Como disse o coautor do estudo Gregory Alpery O guardião“Este trabalho fornece evidências mais incontestáveis de que as próximas décadas não serão apenas mais quentes, mas também mais doentes.”[16]
(Continua)
Notas de rodapé
[1] Painel Intergovernamental sobre Mudanças Climáticas (IPCC), Mudanças Climáticas 2022 – Impactos, Adaptação e Vulnerabilidade: Contribuição do Grupo de Trabalho II para o Sexto Relatório de Avaliação do Painel Intergovernamental sobre Mudanças Climáticas(Cambridge University Press, 2023), 1045.
[2] Colin J. Carlson, “Após milhões de mortes evitáveis, as alterações climáticas devem ser tratadas como uma emergência sanitária”, Medicina Natural 30, no. 3 (março de 2024): 622–623, .
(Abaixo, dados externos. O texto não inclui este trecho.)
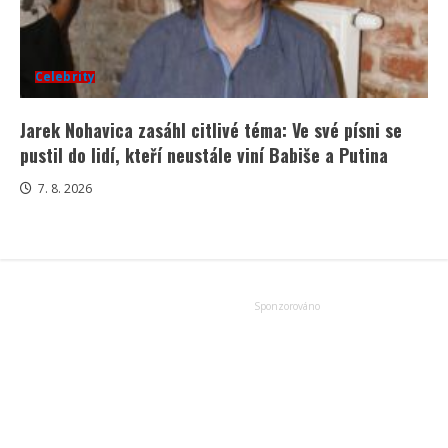
Celebrity
Jarek Nohavica zasáhl citlivé téma: Ve své písni se
pustil do lidí, kteří neustále viní Babiše a Putina
7. 8. 2026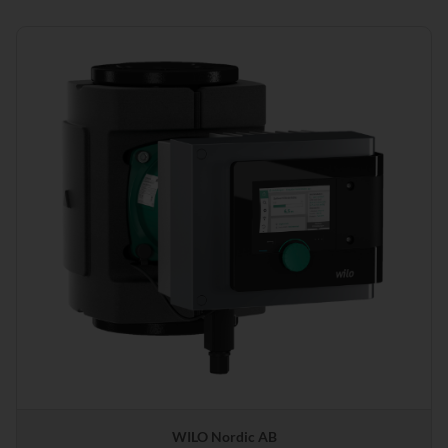
WILO Nordic AB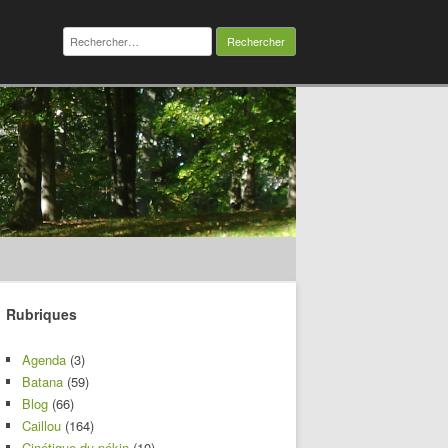
Rechercher :
Rubriques
Agenda
(3)
Batana
(59)
Blog
(66)
Caillou
(164)
Cinétique du pékin
(10)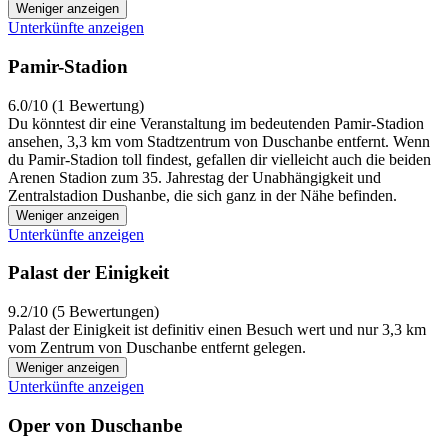
Weniger anzeigen
Unterkünfte anzeigen
Pamir-Stadion
6.0/10 (1 Bewertung)
Du könntest dir eine Veranstaltung im bedeutenden Pamir-Stadion
ansehen, 3,3 km vom Stadtzentrum von Duschanbe entfernt. Wenn
du Pamir-Stadion toll findest, gefallen dir vielleicht auch die beiden
Arenen Stadion zum 35. Jahrestag der Unabhängigkeit und
Zentralstadion Dushanbe, die sich ganz in der Nähe befinden.
Weniger anzeigen
Unterkünfte anzeigen
Palast der Einigkeit
9.2/10 (5 Bewertungen)
Palast der Einigkeit ist definitiv einen Besuch wert und nur 3,3 km
vom Zentrum von Duschanbe entfernt gelegen.
Weniger anzeigen
Unterkünfte anzeigen
Oper von Duschanbe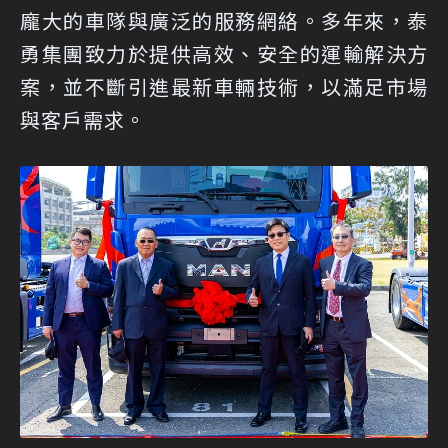
龐大的車隊與廣泛的服務網絡。多年來，泰
勇集團致力於提供高效、安全的運輸解決方
案，並不斷引進最新車輛技術，以滿足市場
與客戶需求。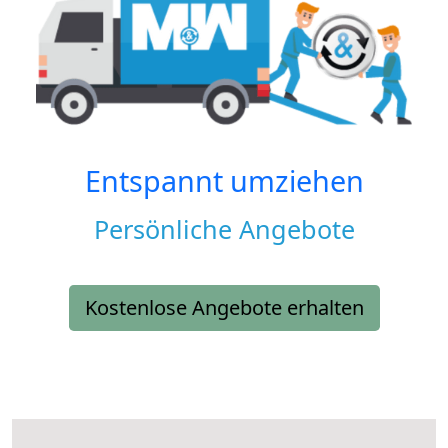
Entspannt umziehen
Persönliche Angebote
Kostenlose Angebote erhalten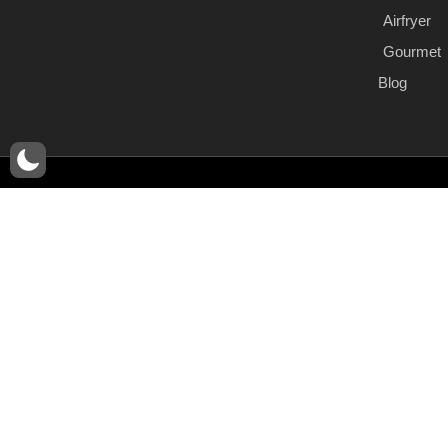
Airfryer
Gourmet
Blog
© Copyr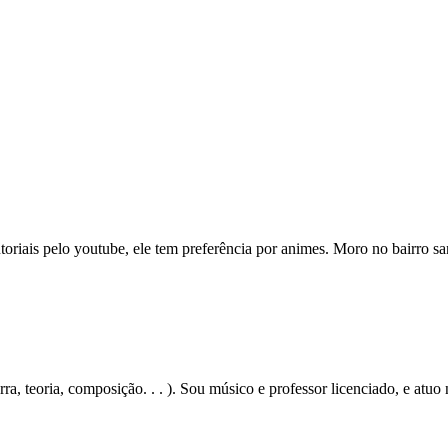
utoriais pelo youtube, ele tem preferência por animes. Moro no bairro sa
ra, teoria, composição. . . ). Sou músico e professor licenciado, e atu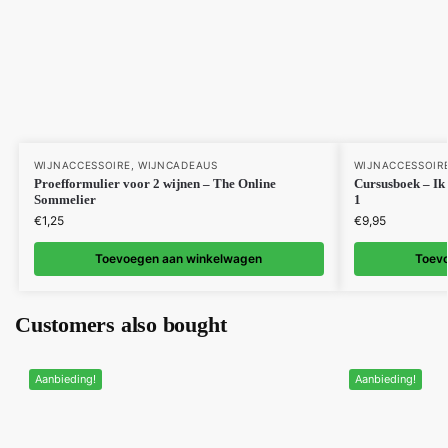
WIJNACCESSOIRE
,
WIJNCADEAUS
WIJNACCESSOIR
Proefformulier voor 2 wijnen – The Online
Cursusboek – Ik
Sommelier
1
€
1,25
€
9,95
Toevoegen aan winkelwagen
Toev
Customers also bought
Aanbieding!
Aanbieding!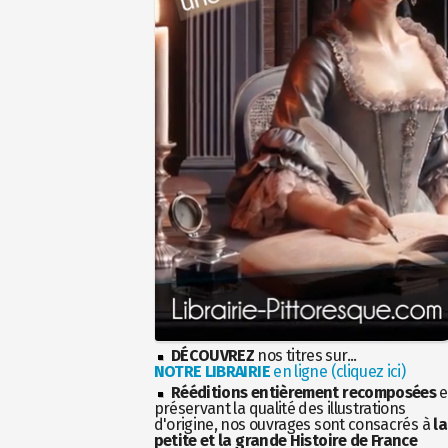
DÉCOUVREZ
nos titres sur...
NOTRE LIBRAIRIE
en ligne (cliquez ici)
Rééditions entièrement recomposées
e
préservant la qualité des illustrations
d'origine, nos ouvrages sont consacrés à
la
petite et la grande Histoire de France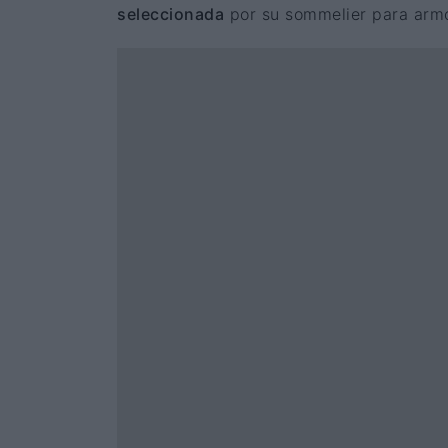
seleccionada
por su sommelier para arm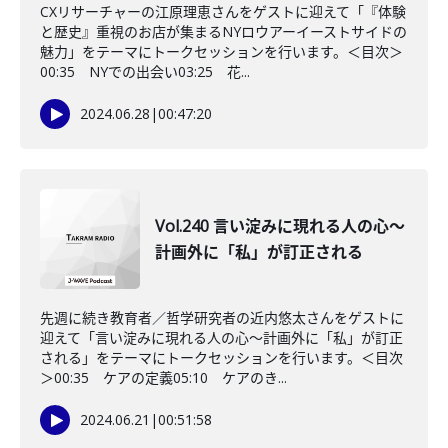
CXリサーチャーの江原理恵さんをゲストに迎えて「『体験
と歴史』重視のお店が集まるNYロウアーイーストサイドの
魅力」をテーマにトークセッションを行います。＜目次＞
00:35 NYでの出会い03:25 花...
2024.06.28
|
00:47:20
Vol.240 言い淀みに現れる人の心〜
計画外に「私」が訂正される
先週に続き教育者／哲学研究者の近内悠太さんをゲストに
迎えて「言い淀みに現れる人の心〜計画外に「私」が訂正
される」をテーマにトークセッションを行います。＜目次
＞00:35 ケアの定義05:10 ケアのき...
2024.06.21
|
00:51:58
[3] Qi Zhao et al., “Carga global, regional e nacional de mortalidade associada a temperaturas ambientais não ideais de 2000 a 2019: um estudo de modelagem em três estágios”, A saúde planetária da Lancet 5, n.º 7 (julho de 2021): e415–25.
[4] “O Relatório de 2023 da Lancet Countdown sobre Saúde e Mudanças Climáticas: O Imperativo para uma Resposta Centrada na Saúde em um Mundo que Enfrenta Danos Irreversíveis,” A Lanceta 402, nº 10419 (dezembro de 2023): 1.
[5] Ibidem, 13.
[6] Ibidem, 2.
[7] Ibidem, 17.
[8] Ibidem, 17.
[9] Sadie J. Ryan et al., “Expansão global e redistribuição do risco de transmissão do vírus transmitido pelo Aedes com as mudanças climáticas”, Doenças Tropicais Negligenciadas da PLOS 13, no. 3 (28 de março de 2019): e0007213.
[10] Dennis Carroll et al., “O Projeto Global Viroma”, Ciência 359, no. 6378 (23 de fevereiro de 2018): 872–74.
[11] Colin J. Carlson et al., “A mudança climática aumenta o risco de transmissão viral entre espécies”, Natureza 607, no. 7919 (21 de julho de 2022): 555–62.
[12] Ibidem, 555.
[13] Ibidem, 558.
[14] Ibidem, 559, 561.
[15] Ibidem, 560.
[16] Oliver Milman, “’Potencialmente devastador’: a crise climática pode alimentar futuras pandemias”, O guardião28 de abril de 2022.